Source passage
The opinion of the court was delivered by: NICKERSON


 NICKERSON, District Judge:

 The six defendants in this case have moved to set aside the guilty verdict. Five counts of the superseding indictment were before the jury: (1) conspiracy to possess cocaine with intent to distribute it, (2) conspiracy to commit robberies affecting interstate commerce, (3) attempt to possess cocaine with intent to distribute it, (4) carrying and using firearms in relation to the offenses described in Counts One and Two, (5) carrying firearms in relation to the offense described in Count Three.

 The jury found all six defendants guilty on Counts Three and Five, and defendants Ryan Cambrelen, Joel Vasquez, Jose Rivera, and Eddie Brown, but not defendants Jesus Colon and Ottoniel Cambrelen, guilty on Counts One, Two, and Four.


 The evidence showed, in substance, the following. All the defendants except Colon and Ottoniel Cambrelen participated during 1994 through 1996 in various robberies in New York City, primarily of apartments where they expected to find drugs. In addition, in October 1996 all the defendants attempted to rob a warehouse they had been told contained cocaine.

 On October 29, 1996 two confidential informants posing as drug dealers met with defendants Ryan Cambrelen and Jose Rivera. The meeting was captured on a videotape played for the jury. The videotape showed the informants telling the two defendants that some 70 kilograms of cocaine would arrive in New York shortly, that the informants would alert the defendants as to when the drugs would arrive and where they would be stashed, and that the defendants could then enter the stash location (which in fact was an undercover warehouse) and rob the drugs. The two defendants voiced their readiness to undertake the crime and agreed to bring weapons and other men to assist.

 On November 8, 1996, one of the confidential informants had a second meeting with Ryan Cambrelen and Rivera, a meeting also recorded on a videotape played at trial. At the meeting the informant said that the cocaine would arrive early the next morning, that there might be one or more persons inside the warehouse, that he did not know if weapons would be there, and that he would beep Ryan Cambrelen at 4:30 A.M. Ryan Cambrelen, and Rivera said they would go prepare and would have six persons to carry out the robbery.

 On the morning of November 9, 1996 one of the confidential informants met Ryan Cambrelen and gave him a key to the warehouse. The informant had been instructed to tell Ryan Cambrelen that no one was inside the warehouse at that time.

 In the meantime the government agents had placed in the warehouse five kilograms of real cocaine and about 65 kilograms of fake cocaine, and had installed video cameras both inside and outside the warehouse.

 Later that morning the six defendants arrived at the warehouse, three in a van and three in a car. Ryan Cambrelen and Brown went inside. The other four defendants remained in the van and the car. The videotapes show Ryan Cambrelen and Brown beginning to place loose kilogram packages of fake cocaine in boxes while the agents arrived on the scene and soon arrested Ryan Cambrelen and Brown inside the warehouse and Rivera and Colon outside. Vasquez and Ottoniel Cambrelen sped off in the van but were arrested after a chase.

Work order a
In the court opinion, how many kilograms of real cocaine did the government agents place in the warehouse?
The court opinion and the listing are unrelated pieces of material.

Data for this task
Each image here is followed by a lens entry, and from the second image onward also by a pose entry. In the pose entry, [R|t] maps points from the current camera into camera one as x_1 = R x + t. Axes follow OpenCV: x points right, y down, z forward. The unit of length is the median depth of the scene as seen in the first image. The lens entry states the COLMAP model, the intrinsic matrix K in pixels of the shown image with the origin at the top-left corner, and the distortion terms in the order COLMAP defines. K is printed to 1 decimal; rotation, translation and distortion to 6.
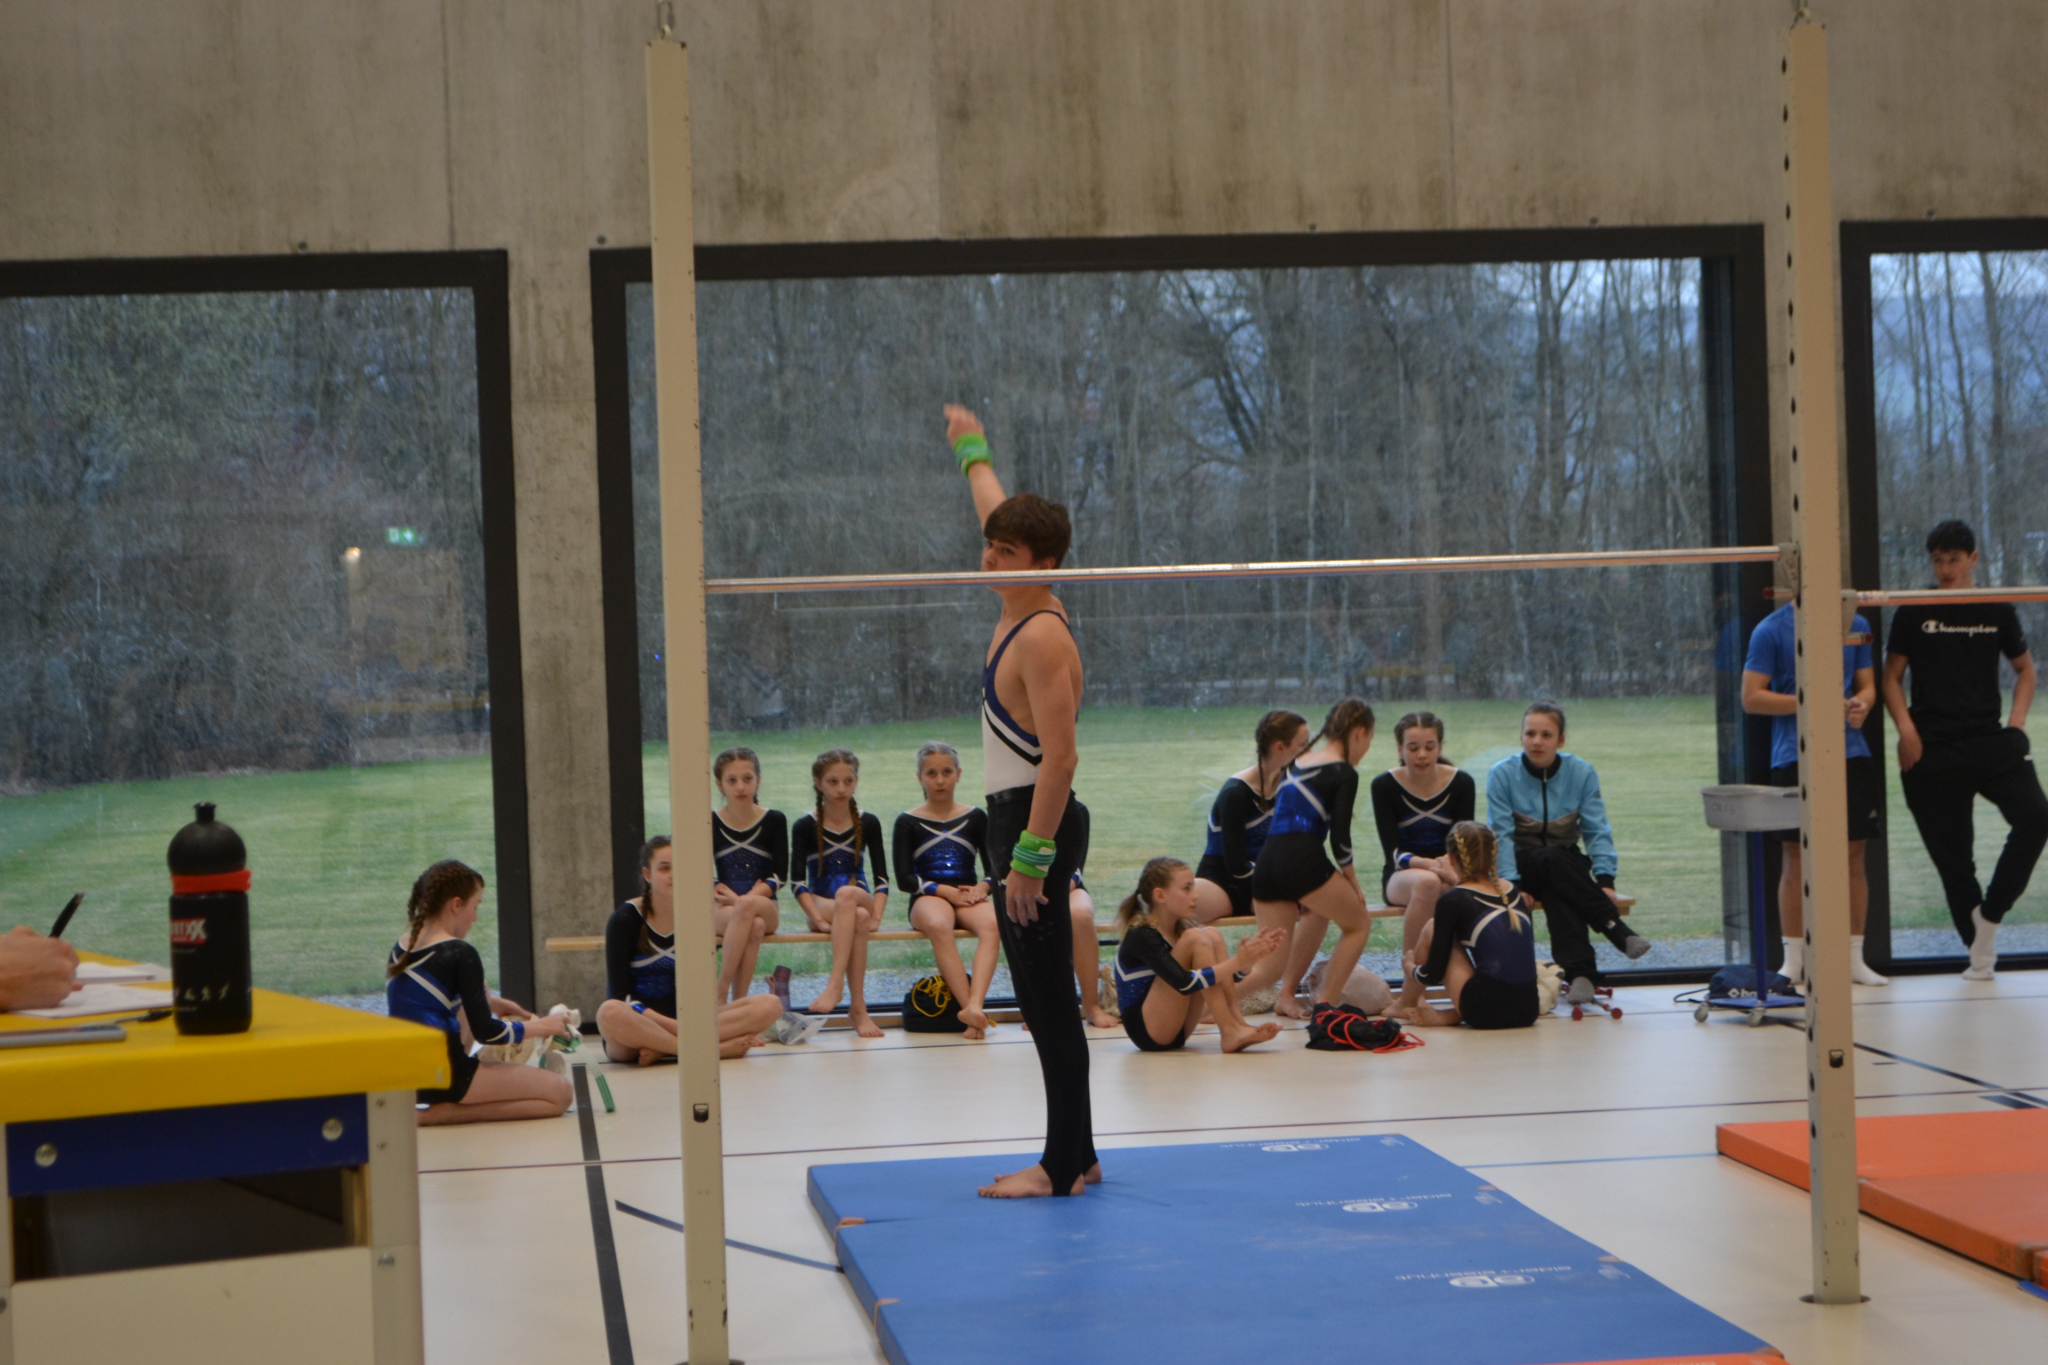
lens RADIAL K [[3996.8, 0, 1024.0], [0, 3996.8, 682.5], [0, 0, 1]] dist [0.016332, 0.006056]
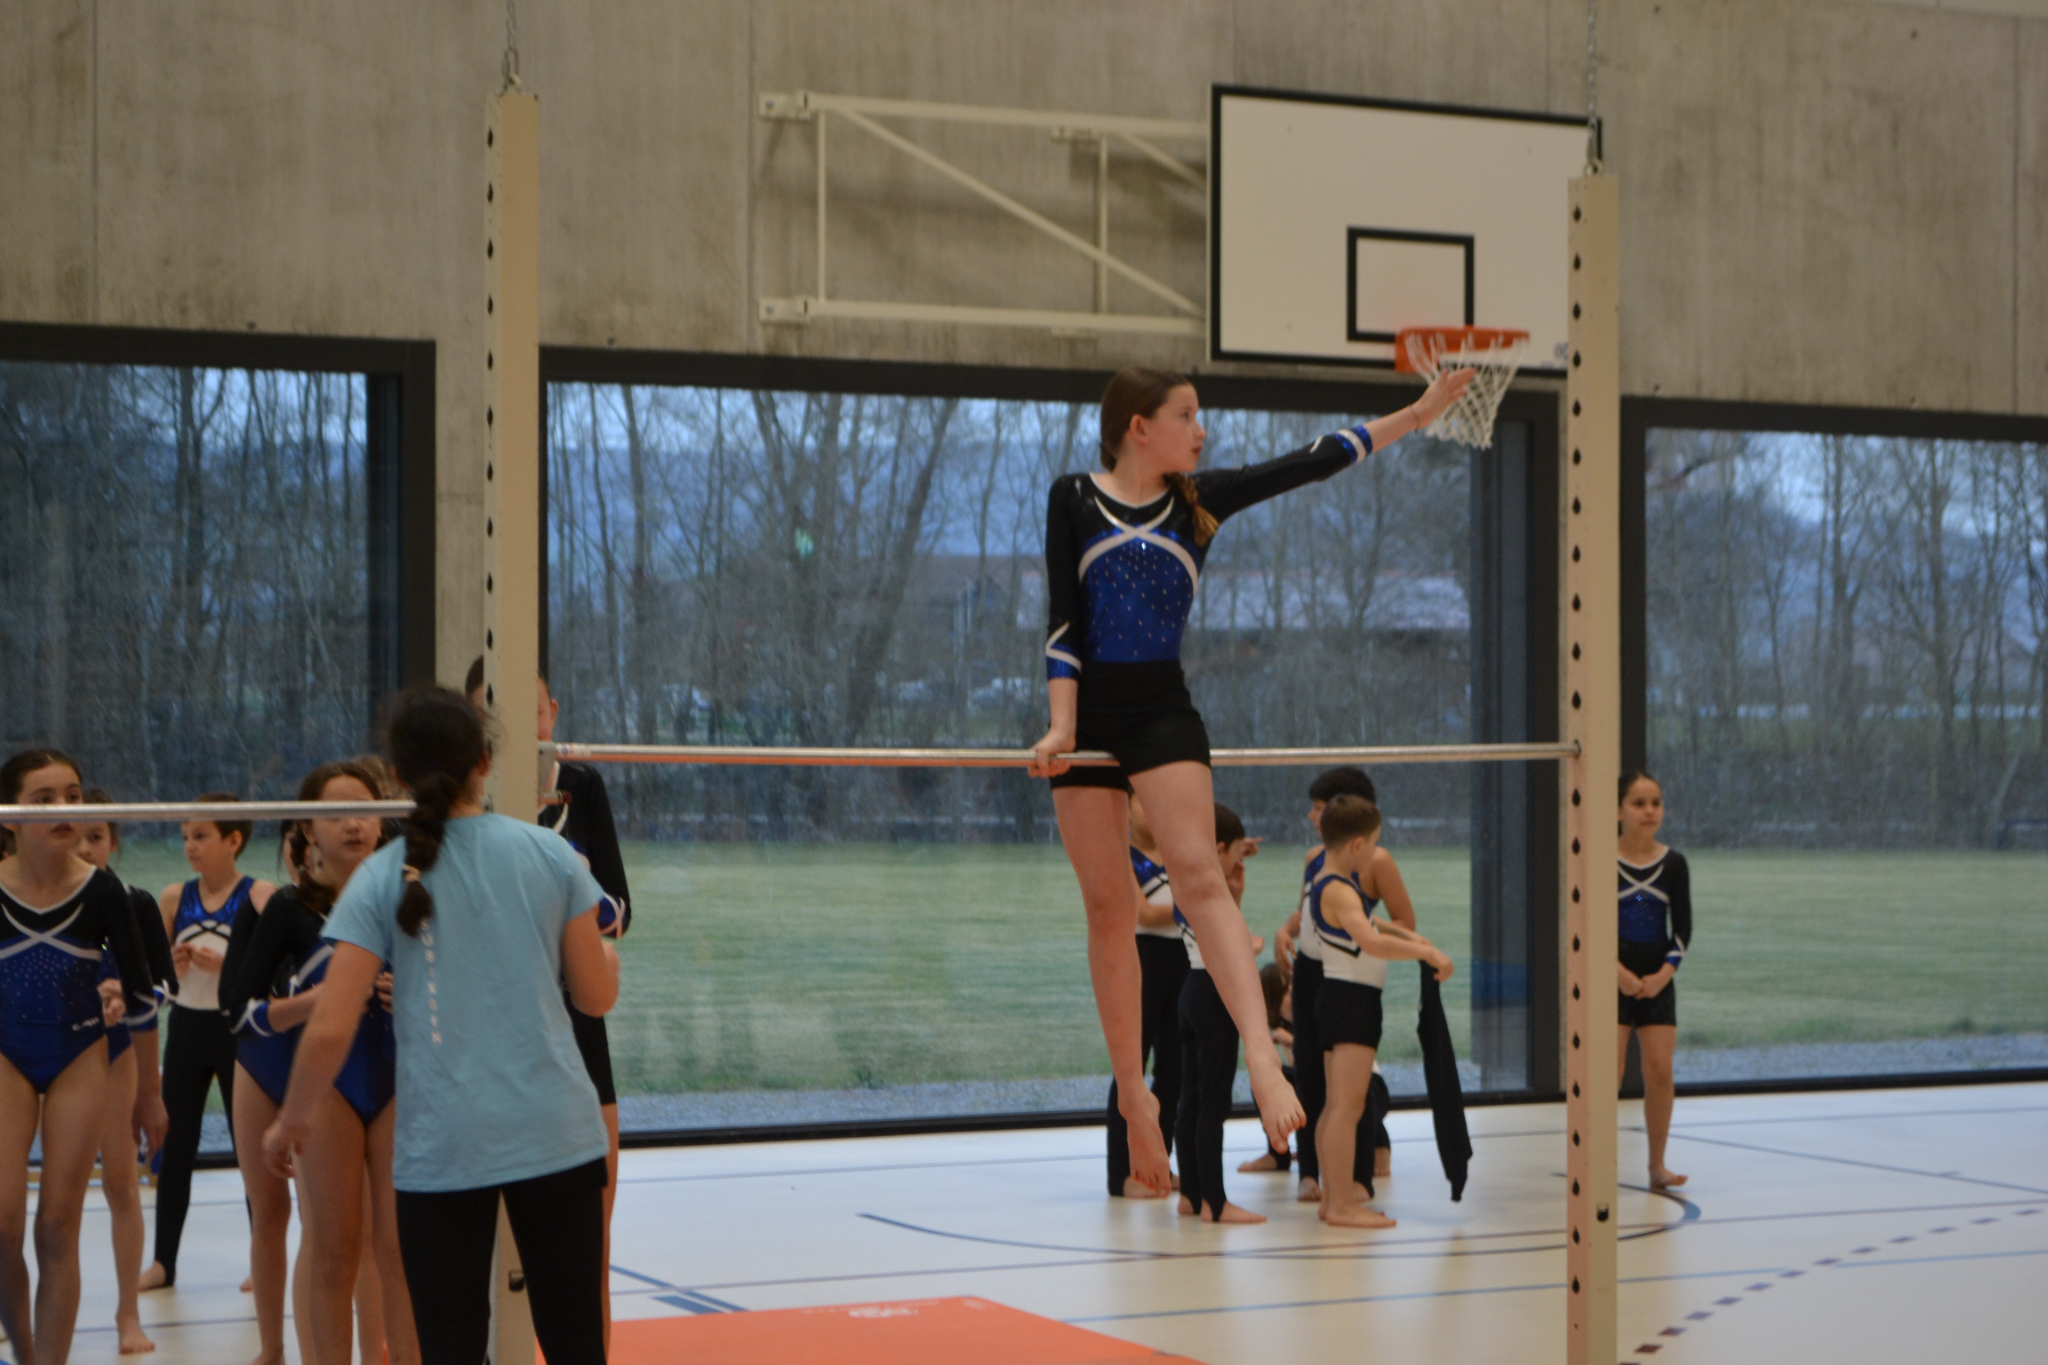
lens RADIAL K [[4041.7, 0, 1024.0], [0, 4041.7, 682.5], [0, 0, 1]] dist [0.031984, 0.072991]
pose [[0.943518, 0.035331, 0.329431, 0.007147], [-0.023798, 0.998957, -0.038978, -0.002145], [-0.330465, 0.028937, 0.943375, 0.071000]]
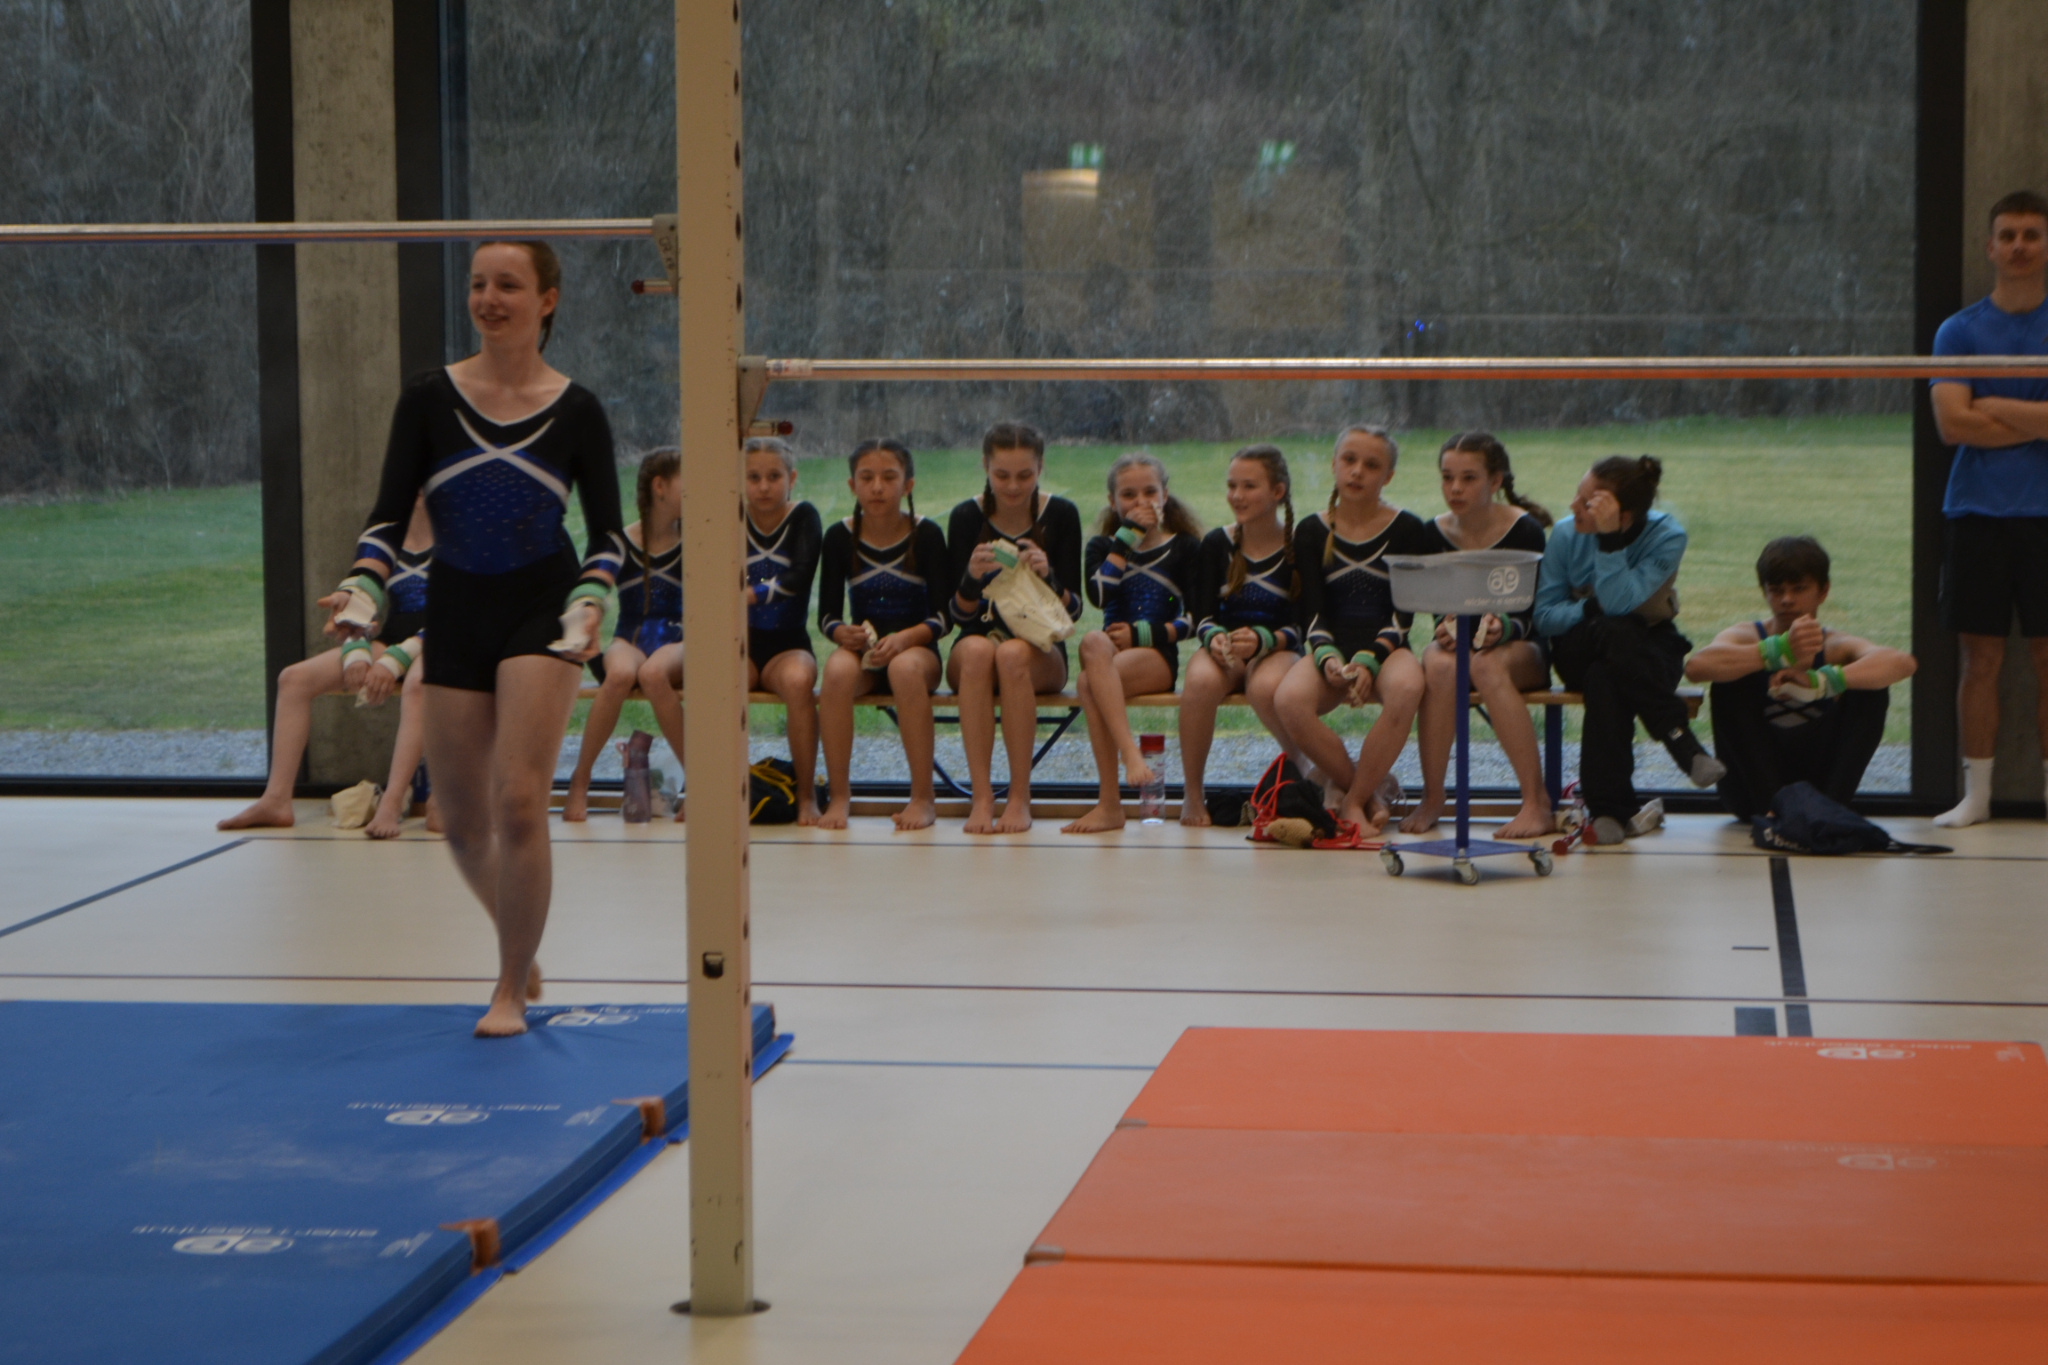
lens RADIAL K [[4744.2, 0, 976.0], [0, 4744.2, 707.9], [0, 0, 1]] dist [0.027643, 0.055678]
pose [[0.962091, 0.051023, -0.267912, 0.250675], [-0.030478, 0.996305, 0.080294, -0.009453], [0.271019, -0.069085, 0.960092, 0.122886]]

Work order b
Copy the part of the listing that opens with its first line and closes with the line containing "dist [0.027643, 0.055678]", with both ends included. Leave the pictures out of your answer.

Written reply a
Five kilograms.

Written reply b
Each image here is followed by a lens entry, and from the second image onward also by a pose entry. In the pose entry, [R|t] maps points from the current camera into camera one as x_1 = R x + t. Axes follow OpenCV: x points right, y down, z forward. The unit of length is the median depth of the scene as seen in the first image. The lens entry states the COLMAP model, the intrinsic matrix K in pixels of the shown image with the origin at the top-left corner, and the distortion terms in the order COLMAP defines. K is printed to 1 decimal; rotation, translation and distortion to 6.
lens RADIAL K [[3996.8, 0, 1024.0], [0, 3996.8, 682.5], [0, 0, 1]] dist [0.016332, 0.006056]
lens RADIAL K [[4041.7, 0, 1024.0], [0, 4041.7, 682.5], [0, 0, 1]] dist [0.031984, 0.072991]
pose [[0.943518, 0.035331, 0.329431, 0.007147], [-0.023798, 0.998957, -0.038978, -0.002145], [-0.330465, 0.028937, 0.943375, 0.071000]]
lens RADIAL K [[4744.2, 0, 976.0], [0, 4744.2, 707.9], [0, 0, 1]] dist [0.027643, 0.055678]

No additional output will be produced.